Busch’s boss, Joe Gibbs, did say Stewart and Busch share some similar characteristics. They love racing and own race teams (albeit in different racing series).

But Busch, at 33, has the normalcy of family life with wife Samantha and 3-year-old son Brexton. He maybe has matured a little quicker, having more faith in what will happen in life after his wife needed in vitro fertilization to have Brexton.

“[Tony and Kyle] want to race cars every night — I think that’s very similar for both of them,” Gibbs said.

“I think the difference is Kyle now having the baby and Sam and Brexton, I think he’s taking a different path. But when they get in a race car, I think both of them are very talented, driven, want to go to the front, and I haven’t seen him — I don’t think a weekend, ever — where he hasn’t been that way.
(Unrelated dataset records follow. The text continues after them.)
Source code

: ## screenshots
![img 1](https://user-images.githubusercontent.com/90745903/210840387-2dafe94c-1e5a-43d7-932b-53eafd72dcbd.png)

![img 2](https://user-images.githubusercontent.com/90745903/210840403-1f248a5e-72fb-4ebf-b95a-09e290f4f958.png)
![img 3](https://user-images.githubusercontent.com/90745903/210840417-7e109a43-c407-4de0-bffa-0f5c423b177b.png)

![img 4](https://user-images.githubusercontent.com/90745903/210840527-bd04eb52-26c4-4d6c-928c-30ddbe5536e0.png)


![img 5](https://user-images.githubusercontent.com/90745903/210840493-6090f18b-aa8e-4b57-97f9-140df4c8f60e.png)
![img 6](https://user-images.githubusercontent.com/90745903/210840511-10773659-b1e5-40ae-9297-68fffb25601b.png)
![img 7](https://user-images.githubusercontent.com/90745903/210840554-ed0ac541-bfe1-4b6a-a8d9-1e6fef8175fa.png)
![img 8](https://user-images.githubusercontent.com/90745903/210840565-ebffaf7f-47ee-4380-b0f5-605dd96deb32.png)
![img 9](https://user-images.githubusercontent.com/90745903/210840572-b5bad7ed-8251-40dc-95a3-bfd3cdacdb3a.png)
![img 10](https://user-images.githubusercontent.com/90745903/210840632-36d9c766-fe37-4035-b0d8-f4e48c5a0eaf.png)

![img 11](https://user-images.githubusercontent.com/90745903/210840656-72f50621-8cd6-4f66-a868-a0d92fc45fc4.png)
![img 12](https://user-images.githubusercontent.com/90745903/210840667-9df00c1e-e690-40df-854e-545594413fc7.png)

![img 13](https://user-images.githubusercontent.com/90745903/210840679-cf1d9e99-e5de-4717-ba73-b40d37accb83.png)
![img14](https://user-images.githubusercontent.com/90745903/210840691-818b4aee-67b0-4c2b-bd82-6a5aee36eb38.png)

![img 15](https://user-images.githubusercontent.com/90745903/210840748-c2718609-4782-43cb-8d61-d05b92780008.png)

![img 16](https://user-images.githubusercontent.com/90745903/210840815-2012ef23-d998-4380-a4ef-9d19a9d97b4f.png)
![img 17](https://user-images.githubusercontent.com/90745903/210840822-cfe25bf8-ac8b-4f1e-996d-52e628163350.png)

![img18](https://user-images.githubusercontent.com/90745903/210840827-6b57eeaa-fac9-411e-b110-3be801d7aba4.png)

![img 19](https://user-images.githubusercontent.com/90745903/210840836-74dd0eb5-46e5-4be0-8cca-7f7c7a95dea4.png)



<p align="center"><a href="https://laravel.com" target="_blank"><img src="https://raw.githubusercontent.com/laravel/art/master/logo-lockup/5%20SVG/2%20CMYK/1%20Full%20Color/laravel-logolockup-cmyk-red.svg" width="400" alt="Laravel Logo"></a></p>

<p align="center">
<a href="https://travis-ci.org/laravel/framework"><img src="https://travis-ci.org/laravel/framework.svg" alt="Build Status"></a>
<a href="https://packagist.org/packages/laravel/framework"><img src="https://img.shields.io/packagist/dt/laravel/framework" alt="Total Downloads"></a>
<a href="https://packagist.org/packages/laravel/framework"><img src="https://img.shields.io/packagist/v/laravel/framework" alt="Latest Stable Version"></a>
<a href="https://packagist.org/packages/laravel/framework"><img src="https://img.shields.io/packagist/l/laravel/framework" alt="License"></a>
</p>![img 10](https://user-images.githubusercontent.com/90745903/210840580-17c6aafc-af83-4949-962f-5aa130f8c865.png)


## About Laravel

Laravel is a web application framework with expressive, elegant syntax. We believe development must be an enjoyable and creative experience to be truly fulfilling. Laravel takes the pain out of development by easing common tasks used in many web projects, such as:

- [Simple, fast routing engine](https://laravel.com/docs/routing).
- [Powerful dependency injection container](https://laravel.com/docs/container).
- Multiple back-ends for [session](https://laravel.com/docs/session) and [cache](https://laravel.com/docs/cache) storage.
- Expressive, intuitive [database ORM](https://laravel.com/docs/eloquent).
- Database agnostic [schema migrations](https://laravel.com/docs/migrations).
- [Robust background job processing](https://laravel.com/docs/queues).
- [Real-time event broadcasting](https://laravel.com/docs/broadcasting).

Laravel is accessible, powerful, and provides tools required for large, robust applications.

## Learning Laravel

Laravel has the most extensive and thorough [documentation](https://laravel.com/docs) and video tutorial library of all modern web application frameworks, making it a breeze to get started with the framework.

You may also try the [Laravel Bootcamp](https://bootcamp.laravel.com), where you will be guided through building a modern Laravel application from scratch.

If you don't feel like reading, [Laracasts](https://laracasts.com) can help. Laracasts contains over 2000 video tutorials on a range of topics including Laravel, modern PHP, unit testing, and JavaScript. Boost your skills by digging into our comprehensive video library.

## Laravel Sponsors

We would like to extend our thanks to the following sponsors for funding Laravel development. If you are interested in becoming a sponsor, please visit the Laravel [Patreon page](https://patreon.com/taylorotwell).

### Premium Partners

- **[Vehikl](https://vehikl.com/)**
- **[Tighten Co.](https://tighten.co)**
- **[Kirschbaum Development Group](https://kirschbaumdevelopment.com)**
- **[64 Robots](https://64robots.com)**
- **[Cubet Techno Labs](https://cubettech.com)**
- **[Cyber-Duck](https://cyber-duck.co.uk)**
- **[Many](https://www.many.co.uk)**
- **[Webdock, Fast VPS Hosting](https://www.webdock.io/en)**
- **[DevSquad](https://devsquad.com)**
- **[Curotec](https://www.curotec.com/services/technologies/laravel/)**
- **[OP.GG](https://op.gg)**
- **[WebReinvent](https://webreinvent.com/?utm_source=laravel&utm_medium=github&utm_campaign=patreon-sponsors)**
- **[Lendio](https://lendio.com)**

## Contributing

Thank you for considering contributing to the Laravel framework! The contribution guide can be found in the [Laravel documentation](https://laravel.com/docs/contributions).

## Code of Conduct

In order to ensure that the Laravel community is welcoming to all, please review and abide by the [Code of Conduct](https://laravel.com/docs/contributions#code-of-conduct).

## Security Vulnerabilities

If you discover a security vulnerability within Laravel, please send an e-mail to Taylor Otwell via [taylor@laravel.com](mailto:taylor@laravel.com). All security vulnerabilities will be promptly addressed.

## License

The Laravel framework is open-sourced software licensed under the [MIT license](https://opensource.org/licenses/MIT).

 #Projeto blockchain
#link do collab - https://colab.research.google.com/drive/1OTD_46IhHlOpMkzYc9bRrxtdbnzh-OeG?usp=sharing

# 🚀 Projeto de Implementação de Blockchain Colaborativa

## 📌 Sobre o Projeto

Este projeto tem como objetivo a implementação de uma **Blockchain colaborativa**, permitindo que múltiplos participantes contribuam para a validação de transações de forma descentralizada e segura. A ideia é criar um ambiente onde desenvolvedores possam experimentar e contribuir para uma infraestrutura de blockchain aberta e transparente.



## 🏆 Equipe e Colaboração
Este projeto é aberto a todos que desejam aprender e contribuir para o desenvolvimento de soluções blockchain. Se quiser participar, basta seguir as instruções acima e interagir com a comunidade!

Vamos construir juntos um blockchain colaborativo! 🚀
And both of them are real talented, that’s for sure.”

Busch might be better, though, in just having that inane sense to stick a car where he shouldn’t be able without wrecking.

He didn’t need that type of move to win Sunday. All he needed was to not make mistakes. That is where his team has thrived.

“They out-execute what their car is capable of every single week,” said his teammate, Denny Hamlin. “He qualifies well. He doesn’t lose his track position throughout the course of a race and at the end, the pit crew picks up three or four spots and he restarts from the front row.”

Hamlin said that two days before Sunday, and that pretty much is what happened. Except Busch, who qualified second, had to start 28th because his crew chief didn’t read a rule bulletin and had an extra fan in the car for qualifying, meaning his qualifying time was disallowed.

No problem. The team executed as it had to Sunday. And while it might have been most like Johnson, you know who it was like?

Kyle Busch.

He’s got the talent. He hates to lose, and that sparks his efforts to win. And when he exhibits enough patience, he makes it look easy, as he did for his sixth victory of 2018.

“Tony is a great friend of mine and really one of the guys that I kind of looked up to coming up through, and Tony was a great teammate, great friend and still is, so it’s pretty cool to tie him,” Busch said.

“[It] certainly means a lot to kind of keep climbing the ladder and getting to the next bunch of guys, and eclipsing that 50 is going to be pretty special. There’s no stop in Adam or myself or Joe [Gibbs] or Toyota or M&M’s or none of us, so we want to be able to go out there and continue on and keep this pattern going for years to come.”